Photo processing sucks on my Mac Book. Until I found applications that could do what I needed and then learn the new applications, processing photos for my blog was (and still is) more painful than when I did similar functions on my PC's.  I actually use the Mac version of MS Paint to do some of my photo editing.

iTunes sucks no matter what platform it's on.  I always thought iTunes sucked on Windows because it needed to override so many defaults to work well...but it seems to such just as bad on my Mac.  For example, just take an existing music CD and try and transfer the music into iTunes so you can listen to it on your iPhone.  Don't get me wrong, I do it, but it's an incredibly convoluted process.  I've considered starting a business of converting CD's to iTunes for people.

The learning curve of a new interface was initially steep, but now that I'm familiar with OS and IOS, I'd have difficulty switching back...it's not that it's better or more intuitive...it's just what you're more used to.

Cyber security continues to be a concern.

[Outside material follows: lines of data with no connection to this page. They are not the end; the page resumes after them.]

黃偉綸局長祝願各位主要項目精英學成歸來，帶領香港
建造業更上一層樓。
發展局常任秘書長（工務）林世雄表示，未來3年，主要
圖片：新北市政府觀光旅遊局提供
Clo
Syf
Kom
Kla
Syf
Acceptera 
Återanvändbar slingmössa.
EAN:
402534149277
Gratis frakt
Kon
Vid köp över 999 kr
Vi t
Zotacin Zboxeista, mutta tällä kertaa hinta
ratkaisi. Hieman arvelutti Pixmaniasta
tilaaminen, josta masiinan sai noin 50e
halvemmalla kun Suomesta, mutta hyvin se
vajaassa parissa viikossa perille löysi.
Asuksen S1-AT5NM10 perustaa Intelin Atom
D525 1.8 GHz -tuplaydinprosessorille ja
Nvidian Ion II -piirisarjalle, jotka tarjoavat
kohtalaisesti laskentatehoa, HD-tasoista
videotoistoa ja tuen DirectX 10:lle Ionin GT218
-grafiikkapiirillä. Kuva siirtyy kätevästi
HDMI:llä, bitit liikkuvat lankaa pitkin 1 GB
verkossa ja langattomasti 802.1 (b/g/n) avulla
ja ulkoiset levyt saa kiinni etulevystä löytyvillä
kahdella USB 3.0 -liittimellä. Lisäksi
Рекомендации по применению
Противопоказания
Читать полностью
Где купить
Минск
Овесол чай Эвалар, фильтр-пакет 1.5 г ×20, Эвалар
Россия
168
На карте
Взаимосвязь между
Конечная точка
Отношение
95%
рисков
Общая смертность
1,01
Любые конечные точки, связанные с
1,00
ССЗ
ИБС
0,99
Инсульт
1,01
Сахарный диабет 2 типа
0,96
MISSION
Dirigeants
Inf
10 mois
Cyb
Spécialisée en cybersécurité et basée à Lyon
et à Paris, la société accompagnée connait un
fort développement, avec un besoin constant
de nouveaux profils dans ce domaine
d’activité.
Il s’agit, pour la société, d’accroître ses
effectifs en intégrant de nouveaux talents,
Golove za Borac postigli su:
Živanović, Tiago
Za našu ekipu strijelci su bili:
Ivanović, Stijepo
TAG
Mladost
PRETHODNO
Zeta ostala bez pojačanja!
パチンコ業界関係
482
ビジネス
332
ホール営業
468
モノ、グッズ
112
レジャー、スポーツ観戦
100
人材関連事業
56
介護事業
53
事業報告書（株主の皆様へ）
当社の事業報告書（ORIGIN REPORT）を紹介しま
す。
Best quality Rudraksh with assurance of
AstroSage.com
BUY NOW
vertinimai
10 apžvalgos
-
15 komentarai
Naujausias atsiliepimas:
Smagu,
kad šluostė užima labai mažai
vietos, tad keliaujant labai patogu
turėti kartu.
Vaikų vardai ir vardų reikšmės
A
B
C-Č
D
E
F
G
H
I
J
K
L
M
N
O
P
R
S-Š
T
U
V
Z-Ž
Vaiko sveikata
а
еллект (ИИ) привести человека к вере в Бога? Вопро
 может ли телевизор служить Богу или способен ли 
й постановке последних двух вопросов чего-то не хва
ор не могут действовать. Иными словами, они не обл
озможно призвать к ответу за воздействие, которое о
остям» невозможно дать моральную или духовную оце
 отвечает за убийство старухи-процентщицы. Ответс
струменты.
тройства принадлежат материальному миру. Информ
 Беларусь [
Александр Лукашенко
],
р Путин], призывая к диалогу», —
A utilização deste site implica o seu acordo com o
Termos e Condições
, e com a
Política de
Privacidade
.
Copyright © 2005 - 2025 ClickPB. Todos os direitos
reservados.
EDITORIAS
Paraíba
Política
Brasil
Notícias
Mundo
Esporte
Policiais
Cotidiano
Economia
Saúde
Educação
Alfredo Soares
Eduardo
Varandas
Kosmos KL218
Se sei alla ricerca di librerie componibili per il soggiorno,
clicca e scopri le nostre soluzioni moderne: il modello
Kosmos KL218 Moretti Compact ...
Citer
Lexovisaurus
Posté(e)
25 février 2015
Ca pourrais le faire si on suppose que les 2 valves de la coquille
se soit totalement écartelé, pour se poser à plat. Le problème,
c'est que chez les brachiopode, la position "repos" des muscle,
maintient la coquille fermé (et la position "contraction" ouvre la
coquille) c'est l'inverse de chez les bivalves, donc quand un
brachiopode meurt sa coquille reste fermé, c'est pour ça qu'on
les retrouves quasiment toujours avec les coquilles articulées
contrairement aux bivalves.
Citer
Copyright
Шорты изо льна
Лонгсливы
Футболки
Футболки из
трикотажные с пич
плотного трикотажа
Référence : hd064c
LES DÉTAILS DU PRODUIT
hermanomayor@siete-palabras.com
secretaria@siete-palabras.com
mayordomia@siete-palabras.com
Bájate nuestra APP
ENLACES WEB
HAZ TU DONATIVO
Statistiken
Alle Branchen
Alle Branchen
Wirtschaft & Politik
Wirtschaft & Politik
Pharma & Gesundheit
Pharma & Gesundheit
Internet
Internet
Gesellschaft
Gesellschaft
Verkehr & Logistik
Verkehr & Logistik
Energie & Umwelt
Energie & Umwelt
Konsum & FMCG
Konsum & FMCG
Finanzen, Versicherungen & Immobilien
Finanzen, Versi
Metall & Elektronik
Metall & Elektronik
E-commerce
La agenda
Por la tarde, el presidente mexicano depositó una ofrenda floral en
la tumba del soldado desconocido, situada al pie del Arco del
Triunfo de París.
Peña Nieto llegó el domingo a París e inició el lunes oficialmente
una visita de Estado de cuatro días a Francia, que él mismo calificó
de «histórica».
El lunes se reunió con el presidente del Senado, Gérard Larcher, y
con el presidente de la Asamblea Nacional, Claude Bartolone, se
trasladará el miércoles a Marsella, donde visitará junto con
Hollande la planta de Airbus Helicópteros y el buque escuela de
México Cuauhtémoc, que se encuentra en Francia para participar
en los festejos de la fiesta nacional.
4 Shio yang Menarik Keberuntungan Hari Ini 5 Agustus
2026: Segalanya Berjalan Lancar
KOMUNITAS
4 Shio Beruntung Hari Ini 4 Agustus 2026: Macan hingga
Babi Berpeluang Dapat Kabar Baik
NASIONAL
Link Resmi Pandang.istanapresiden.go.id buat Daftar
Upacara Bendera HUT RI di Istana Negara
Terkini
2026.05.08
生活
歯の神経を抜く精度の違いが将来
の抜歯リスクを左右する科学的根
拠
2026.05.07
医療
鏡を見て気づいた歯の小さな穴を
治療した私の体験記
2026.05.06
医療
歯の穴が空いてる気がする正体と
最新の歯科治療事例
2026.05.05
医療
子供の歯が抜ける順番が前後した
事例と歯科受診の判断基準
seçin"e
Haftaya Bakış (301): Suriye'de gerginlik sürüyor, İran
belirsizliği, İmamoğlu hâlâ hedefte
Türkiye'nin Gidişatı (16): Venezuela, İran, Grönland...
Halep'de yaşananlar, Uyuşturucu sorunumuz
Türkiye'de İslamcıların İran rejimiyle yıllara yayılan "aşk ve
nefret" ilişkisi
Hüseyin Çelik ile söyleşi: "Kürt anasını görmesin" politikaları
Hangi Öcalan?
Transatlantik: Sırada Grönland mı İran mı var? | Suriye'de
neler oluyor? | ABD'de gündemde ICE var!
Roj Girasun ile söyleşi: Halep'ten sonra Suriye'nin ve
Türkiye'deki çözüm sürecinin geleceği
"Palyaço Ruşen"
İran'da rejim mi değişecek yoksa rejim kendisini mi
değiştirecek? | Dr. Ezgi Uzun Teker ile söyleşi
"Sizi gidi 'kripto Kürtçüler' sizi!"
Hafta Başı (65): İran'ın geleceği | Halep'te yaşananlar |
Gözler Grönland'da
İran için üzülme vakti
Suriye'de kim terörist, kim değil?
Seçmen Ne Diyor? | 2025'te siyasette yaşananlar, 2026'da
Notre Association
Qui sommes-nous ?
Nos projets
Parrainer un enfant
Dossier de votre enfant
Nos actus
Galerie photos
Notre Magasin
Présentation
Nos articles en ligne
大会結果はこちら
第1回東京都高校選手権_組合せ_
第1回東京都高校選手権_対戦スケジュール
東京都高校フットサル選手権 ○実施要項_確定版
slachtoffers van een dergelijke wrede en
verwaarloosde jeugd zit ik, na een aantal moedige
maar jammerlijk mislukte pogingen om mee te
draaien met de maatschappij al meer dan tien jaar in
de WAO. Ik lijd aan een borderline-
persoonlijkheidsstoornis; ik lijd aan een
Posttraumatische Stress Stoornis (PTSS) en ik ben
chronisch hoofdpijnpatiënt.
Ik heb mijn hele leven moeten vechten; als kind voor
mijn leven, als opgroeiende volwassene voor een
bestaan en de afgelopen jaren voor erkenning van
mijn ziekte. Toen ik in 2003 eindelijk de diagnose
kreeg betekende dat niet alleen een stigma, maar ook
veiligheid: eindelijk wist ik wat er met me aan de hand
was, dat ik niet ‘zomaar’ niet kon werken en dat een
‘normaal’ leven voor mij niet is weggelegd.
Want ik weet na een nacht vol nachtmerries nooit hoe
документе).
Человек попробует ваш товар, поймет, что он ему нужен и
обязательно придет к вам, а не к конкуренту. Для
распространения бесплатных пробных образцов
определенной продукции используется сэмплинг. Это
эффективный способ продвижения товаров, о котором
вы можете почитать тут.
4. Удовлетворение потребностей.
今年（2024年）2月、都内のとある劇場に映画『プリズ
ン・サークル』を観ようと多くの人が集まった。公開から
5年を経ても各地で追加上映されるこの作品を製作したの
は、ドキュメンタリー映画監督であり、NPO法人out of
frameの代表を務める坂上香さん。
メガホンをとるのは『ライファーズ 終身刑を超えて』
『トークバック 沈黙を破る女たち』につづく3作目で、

Processing speed was the biggest disappointment on my Mac Book Pro...I finally converted my hard drive to solid state (which it now comes delivered with) and upgraded my RAM to the highest allowed and my computer is fast as hell.  But as delivered, it was really quite slow and I had to do a lot of research to make my computer as fast as most PC laptops I have owned.

I'm glad I own Apple products...and I enjoy using them...I will even continue to purchase new Apple products when I need to...but I am in no sense a part of the iCult and never will be.

Current Knitting

I had a library book due back yesterday which I had barely started...so I took a lot of knitting time reading instead.  But I did also work on a few more pairs of baby booties for the craft show table.


I'd ideally love to have a couple of dozen pairs of booties in a rainbow of colors that will coordinated with the baby blankets I'll have.  I'm not sure I'll make that goal, but I should have enough booties for the shows.